TEKS YANG DIBERIKAN

Sunat atau khitan merupakan salah satu syariat penting dalam ajaran Islam. Tradisi ini telah dikenal sejak zaman Nabi Ibrahim AS dan terus menjadi bagian dari fitrah umat Muslim hingga hari ini. Pelaksanaan khitan, termasuk pada bayi, dipandang sebagai upaya menjaga kebersihan, kesehatan, sekaligus kesucian seorang Muslim sejak dini.
Daftar Isi
ToggleAsal Mula Sunat dalam Islam
Riwayat tentang sunat bermula dari Nabi Ibrahim AS. Dalam hadits shahih disebutkan bahwa Nabi Ibrahim melaksanakan khitan di usia 80 tahun, sebagai bentuk ketaatan atas perintah langsung dari Allah SWT. Sejak saat itu, khitan menjadi simbol kepatuhan dan komitmen terhadap agama.
Selain dalam Islam, praktik khitan juga sudah dikenal di berbagai peradaban kuno, seperti bangsa Babilonia, Sumeria, dan Mesir ribuan tahun sebelum Masehi. Namun, Islam memberi makna khusus: khitan bukan hanya tradisi, tetapi juga ibadah yang diwariskan melalui sunnah Nabi Ibrahim dan dilanjutkan oleh Rasulullah SAW.

CUPLIKAN DATA
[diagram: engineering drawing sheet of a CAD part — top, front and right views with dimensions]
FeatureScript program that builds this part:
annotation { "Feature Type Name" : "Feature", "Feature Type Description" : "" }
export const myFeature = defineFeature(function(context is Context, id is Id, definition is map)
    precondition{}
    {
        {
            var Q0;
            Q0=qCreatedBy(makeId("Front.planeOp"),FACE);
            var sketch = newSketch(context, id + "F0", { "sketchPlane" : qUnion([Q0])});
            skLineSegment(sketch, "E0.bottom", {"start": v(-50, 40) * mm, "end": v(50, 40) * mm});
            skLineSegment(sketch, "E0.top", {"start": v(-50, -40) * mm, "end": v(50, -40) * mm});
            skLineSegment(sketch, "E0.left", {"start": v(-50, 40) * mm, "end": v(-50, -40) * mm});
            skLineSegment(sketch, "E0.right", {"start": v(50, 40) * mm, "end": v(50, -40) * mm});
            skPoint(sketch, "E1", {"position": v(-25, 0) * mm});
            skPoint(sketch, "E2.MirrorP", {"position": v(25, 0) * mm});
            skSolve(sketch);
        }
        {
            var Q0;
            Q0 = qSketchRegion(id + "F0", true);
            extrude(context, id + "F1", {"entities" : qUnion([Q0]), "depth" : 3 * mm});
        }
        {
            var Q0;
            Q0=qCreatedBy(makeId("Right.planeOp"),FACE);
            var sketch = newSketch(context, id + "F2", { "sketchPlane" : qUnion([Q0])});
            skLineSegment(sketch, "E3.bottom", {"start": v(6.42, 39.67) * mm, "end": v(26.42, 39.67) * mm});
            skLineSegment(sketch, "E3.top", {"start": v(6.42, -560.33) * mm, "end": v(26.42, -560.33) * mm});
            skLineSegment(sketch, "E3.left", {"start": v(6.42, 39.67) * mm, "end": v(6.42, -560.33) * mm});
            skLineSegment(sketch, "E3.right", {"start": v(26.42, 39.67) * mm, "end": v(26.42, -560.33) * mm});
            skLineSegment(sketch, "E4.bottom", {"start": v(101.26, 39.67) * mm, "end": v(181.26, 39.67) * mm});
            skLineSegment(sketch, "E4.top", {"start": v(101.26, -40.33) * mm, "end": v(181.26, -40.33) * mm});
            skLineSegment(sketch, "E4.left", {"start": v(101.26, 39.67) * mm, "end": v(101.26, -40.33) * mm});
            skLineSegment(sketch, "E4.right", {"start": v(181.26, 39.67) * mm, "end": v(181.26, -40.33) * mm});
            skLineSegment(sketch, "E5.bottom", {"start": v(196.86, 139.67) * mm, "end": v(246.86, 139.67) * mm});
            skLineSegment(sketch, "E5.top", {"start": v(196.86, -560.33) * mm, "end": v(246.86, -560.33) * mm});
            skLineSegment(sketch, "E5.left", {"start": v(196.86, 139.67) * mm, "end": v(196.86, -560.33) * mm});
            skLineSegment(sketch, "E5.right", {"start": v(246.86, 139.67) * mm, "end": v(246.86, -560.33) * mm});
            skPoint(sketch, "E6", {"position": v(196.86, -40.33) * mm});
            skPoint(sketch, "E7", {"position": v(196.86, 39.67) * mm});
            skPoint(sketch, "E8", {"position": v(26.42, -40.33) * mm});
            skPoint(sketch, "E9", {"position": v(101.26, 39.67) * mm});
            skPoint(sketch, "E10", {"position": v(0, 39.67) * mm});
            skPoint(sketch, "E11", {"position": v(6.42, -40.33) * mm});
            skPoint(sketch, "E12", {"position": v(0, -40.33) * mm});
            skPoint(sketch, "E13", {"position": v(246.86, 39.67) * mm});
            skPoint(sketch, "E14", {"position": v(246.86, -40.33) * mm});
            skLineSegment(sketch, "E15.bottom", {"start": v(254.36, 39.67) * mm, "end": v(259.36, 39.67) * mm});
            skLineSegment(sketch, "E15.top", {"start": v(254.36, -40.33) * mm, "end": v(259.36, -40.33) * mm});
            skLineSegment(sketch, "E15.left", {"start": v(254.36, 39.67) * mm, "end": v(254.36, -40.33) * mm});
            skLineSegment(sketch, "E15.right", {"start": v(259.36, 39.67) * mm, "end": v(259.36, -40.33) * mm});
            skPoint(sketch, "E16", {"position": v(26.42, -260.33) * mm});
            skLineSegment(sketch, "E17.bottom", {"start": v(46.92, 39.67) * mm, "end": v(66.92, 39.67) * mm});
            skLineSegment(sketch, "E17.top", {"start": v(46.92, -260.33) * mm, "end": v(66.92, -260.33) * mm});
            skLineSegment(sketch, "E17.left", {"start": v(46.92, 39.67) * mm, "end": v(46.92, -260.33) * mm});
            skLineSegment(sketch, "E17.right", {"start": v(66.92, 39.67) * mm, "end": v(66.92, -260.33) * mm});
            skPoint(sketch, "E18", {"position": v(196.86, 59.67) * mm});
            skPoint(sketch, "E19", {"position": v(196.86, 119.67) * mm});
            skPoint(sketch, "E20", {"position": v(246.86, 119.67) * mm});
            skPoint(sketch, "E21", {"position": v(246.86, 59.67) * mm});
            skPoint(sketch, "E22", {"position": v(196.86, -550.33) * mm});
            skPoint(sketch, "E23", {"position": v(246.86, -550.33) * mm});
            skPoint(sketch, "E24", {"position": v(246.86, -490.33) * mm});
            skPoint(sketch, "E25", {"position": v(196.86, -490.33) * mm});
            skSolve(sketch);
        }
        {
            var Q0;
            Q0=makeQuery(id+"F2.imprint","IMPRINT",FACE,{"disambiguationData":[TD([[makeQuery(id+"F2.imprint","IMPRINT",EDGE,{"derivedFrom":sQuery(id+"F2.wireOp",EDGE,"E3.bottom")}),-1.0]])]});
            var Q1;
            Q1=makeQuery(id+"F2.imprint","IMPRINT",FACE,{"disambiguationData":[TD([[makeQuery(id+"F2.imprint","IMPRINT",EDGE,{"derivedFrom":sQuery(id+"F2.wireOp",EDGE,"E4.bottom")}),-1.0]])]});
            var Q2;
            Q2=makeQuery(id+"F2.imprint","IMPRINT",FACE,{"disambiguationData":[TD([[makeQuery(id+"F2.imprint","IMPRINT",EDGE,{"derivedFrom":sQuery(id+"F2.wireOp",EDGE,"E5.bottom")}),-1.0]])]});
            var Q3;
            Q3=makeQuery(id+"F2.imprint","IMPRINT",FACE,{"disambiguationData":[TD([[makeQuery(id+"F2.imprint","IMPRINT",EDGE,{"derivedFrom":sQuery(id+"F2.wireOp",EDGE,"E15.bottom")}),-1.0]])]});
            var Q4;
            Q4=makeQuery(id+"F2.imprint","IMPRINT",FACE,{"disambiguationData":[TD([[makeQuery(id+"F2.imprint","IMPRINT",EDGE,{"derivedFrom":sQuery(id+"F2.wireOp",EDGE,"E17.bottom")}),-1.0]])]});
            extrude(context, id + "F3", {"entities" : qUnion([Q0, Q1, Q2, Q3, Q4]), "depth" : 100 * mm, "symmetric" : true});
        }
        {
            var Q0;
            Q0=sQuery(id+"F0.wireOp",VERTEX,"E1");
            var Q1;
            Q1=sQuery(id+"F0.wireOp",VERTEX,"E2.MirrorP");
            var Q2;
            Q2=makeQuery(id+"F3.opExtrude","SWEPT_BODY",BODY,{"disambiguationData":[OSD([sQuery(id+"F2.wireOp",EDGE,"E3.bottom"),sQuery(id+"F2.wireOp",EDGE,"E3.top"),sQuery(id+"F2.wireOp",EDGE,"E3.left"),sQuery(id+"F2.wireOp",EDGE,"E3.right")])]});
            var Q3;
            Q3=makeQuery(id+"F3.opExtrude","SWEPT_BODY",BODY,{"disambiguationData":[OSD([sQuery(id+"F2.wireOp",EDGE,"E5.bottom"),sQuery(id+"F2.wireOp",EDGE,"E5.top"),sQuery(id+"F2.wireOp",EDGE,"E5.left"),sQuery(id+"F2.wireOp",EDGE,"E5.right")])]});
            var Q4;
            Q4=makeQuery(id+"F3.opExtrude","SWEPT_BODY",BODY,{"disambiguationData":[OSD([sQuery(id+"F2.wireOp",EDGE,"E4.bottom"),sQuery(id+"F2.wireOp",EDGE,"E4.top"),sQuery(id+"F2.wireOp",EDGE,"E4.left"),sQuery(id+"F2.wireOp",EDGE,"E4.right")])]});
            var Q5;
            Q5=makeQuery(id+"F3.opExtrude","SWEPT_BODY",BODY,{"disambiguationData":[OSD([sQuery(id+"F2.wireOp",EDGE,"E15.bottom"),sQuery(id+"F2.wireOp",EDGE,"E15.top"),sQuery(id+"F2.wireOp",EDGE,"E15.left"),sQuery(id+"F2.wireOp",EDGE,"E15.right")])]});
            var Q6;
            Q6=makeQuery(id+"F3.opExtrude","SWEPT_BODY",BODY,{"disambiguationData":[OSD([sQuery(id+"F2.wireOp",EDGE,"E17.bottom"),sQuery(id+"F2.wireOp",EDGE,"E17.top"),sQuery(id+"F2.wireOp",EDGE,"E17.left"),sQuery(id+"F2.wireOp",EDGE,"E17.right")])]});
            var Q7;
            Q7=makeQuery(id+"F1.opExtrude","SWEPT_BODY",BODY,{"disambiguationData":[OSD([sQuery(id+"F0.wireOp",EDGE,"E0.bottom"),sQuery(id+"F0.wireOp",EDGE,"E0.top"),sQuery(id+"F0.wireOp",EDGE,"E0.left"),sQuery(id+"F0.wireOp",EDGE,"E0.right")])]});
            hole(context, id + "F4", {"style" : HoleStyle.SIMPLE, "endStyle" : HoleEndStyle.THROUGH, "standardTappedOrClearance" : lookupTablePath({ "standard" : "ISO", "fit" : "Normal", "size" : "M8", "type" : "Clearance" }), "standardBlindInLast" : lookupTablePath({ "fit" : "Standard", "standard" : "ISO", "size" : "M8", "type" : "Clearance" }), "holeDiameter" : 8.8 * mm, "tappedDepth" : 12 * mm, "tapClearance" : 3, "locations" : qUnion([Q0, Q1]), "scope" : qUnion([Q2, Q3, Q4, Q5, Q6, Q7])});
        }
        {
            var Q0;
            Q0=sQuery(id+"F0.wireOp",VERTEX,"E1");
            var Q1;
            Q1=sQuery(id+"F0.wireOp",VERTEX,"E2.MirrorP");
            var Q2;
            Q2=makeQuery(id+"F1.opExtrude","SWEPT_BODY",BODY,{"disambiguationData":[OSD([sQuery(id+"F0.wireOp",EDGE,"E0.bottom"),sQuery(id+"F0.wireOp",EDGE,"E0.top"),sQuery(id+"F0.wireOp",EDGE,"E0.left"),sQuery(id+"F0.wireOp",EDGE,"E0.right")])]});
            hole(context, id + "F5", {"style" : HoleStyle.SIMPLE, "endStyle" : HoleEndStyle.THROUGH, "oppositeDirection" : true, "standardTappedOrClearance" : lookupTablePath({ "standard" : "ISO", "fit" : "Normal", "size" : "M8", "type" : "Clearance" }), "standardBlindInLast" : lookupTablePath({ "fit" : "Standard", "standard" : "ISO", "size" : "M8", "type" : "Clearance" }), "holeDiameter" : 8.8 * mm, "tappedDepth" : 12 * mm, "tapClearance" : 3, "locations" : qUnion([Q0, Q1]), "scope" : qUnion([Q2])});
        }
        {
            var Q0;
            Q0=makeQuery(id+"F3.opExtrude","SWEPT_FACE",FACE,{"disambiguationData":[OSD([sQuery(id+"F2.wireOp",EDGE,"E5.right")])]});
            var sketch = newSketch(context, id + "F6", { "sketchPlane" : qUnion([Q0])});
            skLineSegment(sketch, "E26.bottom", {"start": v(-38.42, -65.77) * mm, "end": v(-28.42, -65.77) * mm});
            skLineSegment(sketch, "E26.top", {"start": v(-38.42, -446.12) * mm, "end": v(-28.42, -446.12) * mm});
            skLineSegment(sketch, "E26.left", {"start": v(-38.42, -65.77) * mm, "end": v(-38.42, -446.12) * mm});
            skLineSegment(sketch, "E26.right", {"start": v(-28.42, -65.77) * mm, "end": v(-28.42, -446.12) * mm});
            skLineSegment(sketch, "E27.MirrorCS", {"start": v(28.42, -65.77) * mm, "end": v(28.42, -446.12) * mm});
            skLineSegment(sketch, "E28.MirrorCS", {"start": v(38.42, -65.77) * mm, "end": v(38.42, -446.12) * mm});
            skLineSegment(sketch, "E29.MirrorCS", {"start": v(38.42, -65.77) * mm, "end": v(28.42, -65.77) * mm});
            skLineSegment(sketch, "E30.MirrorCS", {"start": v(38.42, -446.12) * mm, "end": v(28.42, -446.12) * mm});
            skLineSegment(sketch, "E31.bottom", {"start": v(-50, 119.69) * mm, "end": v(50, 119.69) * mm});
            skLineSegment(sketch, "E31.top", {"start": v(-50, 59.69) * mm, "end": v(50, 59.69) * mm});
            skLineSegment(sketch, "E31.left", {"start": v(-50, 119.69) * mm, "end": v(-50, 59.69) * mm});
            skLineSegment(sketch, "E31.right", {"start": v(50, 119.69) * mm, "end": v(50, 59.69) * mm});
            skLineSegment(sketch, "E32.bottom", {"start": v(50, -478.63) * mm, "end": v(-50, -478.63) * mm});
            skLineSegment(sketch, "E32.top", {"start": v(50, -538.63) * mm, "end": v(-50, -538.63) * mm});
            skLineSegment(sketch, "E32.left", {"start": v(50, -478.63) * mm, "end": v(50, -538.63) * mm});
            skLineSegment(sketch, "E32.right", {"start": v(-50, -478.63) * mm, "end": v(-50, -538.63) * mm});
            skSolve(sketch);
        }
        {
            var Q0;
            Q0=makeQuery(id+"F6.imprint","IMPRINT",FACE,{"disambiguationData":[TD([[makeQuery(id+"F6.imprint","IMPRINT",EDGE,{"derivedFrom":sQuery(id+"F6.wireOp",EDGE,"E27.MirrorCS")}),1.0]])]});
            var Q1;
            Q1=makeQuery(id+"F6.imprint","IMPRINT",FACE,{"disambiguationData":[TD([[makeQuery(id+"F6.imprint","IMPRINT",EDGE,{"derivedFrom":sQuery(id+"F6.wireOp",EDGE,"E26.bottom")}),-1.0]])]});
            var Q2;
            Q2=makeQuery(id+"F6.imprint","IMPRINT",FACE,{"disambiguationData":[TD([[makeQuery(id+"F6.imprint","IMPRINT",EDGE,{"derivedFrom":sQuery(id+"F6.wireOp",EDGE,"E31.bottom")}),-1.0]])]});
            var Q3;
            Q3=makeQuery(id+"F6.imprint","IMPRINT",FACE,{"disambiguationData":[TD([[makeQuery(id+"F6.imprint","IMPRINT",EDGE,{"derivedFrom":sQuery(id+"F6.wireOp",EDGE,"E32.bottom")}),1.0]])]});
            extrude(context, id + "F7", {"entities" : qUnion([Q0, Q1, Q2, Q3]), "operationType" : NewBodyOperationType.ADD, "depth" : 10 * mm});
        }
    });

SOAL LATIHAN
1. Tuliskan ulang bagian teks tentang khitan, mulai dari "Sunat atau khitan" dan terus sampai "Muslim sejak dini.".
2. Jawab pertanyaan berikut berdasarkan teks tentang khitan.
(a) Pada usia berapa Nabi Ibrahim AS melaksanakan khitan menurut hadits shahih?
(b) Peradaban kuno apa saja yang disebut sudah mengenal praktik khitan?
(c) Pelaksanaan khitan dipandang sebagai upaya menjaga apa saja?
3. Teruskan teks tentang khitan dalam Islam mulai dari kalimat terakhirnya.

JAWABAN TIAP SOAL
1.
Sunat atau khitan merupakan salah satu syariat penting dalam ajaran Islam. Tradisi ini telah dikenal sejak zaman Nabi Ibrahim AS dan terus menjadi bagian dari fitrah umat Muslim hingga hari ini. Pelaksanaan khitan, termasuk pada bayi, dipandang sebagai upaya menjaga kebersihan, kesehatan, sekaligus kesucian seorang Muslim sejak dini.

2.
(a) 80 tahun.
(b) Bangsa Babilonia, Sumeria, dan Mesir.
(c) Kebersihan, kesehatan, dan kesucian seorang Muslim sejak dini.

3.
Khitan dalam Al-Qur’an dan Hadits
Al-Qur’an memerintahkan umat Islam untuk mengikuti ajaran Nabi Ibrahim yang lurus (hanif), sebagaimana disebutkan dalam QS. An-Nahl: 123. Khitan pun menjadi salah satu fitrah manusia yang dijelaskan dalam hadits Rasulullah SAW, bersama empat fitrah lainnya, sebagai tanda kesucian dan kebersihan.
Dengan demikian, khitan dipandang bukan hanya sebagai praktik medis, tetapi juga ibadah yang menyempurnakan fitrah seorang Muslim sejak masa bayi.
Hukum dan Tradisi Khitan Bayi
Mayoritas ulama sepakat bahwa khitan hukumnya wajib bagi laki-laki Muslim. Sunat bayi sangat dianjurkan karena prosesnya lebih mudah dan manfaat medisnya banyak, di antaranya:
- Mengurangi risiko infeksi saluran kemih,
- Menjaga kebersihan organ reproduksi sejak dini,
- Mendukung kesehatan jangka panjang.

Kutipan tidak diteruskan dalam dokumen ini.